Kemi Badenoch has endorsed Rishi Sunak as the next leader of the Conservative Party and the next Prime Minister of the United Kingdom, comparing the frontrunner to Margaret Thatcher.
Many in Boris Johnson’s camp anticipated that Ms. Badenoch, who ran for Tory leader earlier this year, would back the former Prime Minister in his campaign to return to Downing Street.
The Trade Secretary stated, despite her admiration for Mr. Johnson, that Sunak was “the right man for the position.”
She stated in The Times, ‘I have been a member of Boris Johnson’s fan club on occasion. Even after leaving his administration, I appreciated his many strengths. During extremely difficult circumstances, he has been an asset to the country.
‘However, I am an even larger fan of Margaret Thatcher, a formidable politician who did not shy away from tough decisions, was exceedingly smart, and successfully implemented huge reforms by winning the argument and winning over the public.’
We need someone who can perform the same tasks. I think the individual to be Rishi Sunak.
Former Home Secretary Suella Braverman and Kemi Badenoch were urged to withdraw from the Tory leadership race last night so as not to split the right-wing Conservative support.
Brexit-supporting MPs warned that their odds of winning the Conservative leadership campaign were slim, but that they may damage Boris Johnson’s chances.
Yesterday, Ms. Braverman, who was fired as home secretary on Wednesday, was still attempting to gain the support of Conservative MPs.
She has not yet declared whether or not she would run, but even her closest allies acknowledge that she has little chance of success, especially if Mr. Johnson runs.
One senior Tory stated, “If they run, both of them will be a little late to the party.”
I highly doubt that Suella will run for office, but if she did, the right-wing support would be fragmented.
If she declares, she will receive a certain level of support, but I do not believe she will receive 100 nominations, and I believe she is aware of this. And I do not believe she wishes to split the vote.
Another former Cabinet member cautioned, “If Boris runs, it will be like throwing a boulder into a pond; the smaller fish [Suella and Kemi] will be swept away.”
Brexit-supporting European Research Group (ERG) backbenchers will meet on Monday for a plenary session to review the ideas of the contenders, though they are unlikely to vote en bloc.
In the previous election, the vote from the party’s right flank was split among four candidates.
Ms. Braverman, a former Attorney General, had previously pledged “quick and substantial tax cuts” and stated that she would suspend net-zero ambitions to address the energy problem and withdraw the United Kingdom from the European Convention on Human Rights.
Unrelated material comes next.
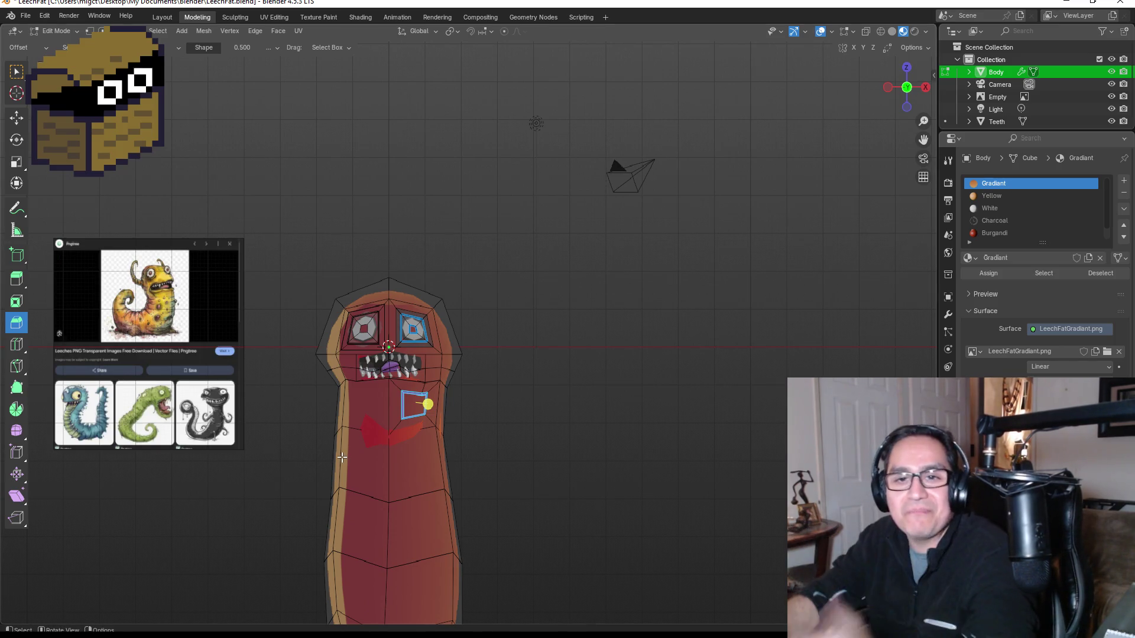
pyautogui.scroll(2, 253, 354)
pyautogui.scroll(-2, 267, 376)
Ms. Badenoch, meantime, expressed a desire for lower taxes and “limited government” that prioritizes the necessities.
She looked to be appealing to the anti-woke vote by decrying “the stifling of discourse” and emphasizing the need to “reinvigorate the fight for free expression.”
On Thursday, just hours before Miss Truss’s resignation, the right turned on her over allegations that she fired Ms. Braverman over an immigration dispute.
Former Brexit leader Lord Frost and senior backbenchers reacted angrily to rumors that the Prime Minister intended to relax illegal immigration regulations.
No. 10 then added fuel to the fire by refusing to confirm whether Miss Truss would adhere to the Conservative Party’s campaign vow to cut net migration overall.
According to insiders, Ms. Braverman was fired from her position as home secretary following a 90-minute’shouting match’ in which she warned the prime minister that it would be ‘crazy’ to reduce immigration regulations in order to encourage economic growth.
In violation of the ministerial code, she sent a classified document to a Conservative MP, according to Downing Street.
In her resignation letter, the former home secretary accused the prime minister of violating key promises and wavering on election objectives such as lower immigration.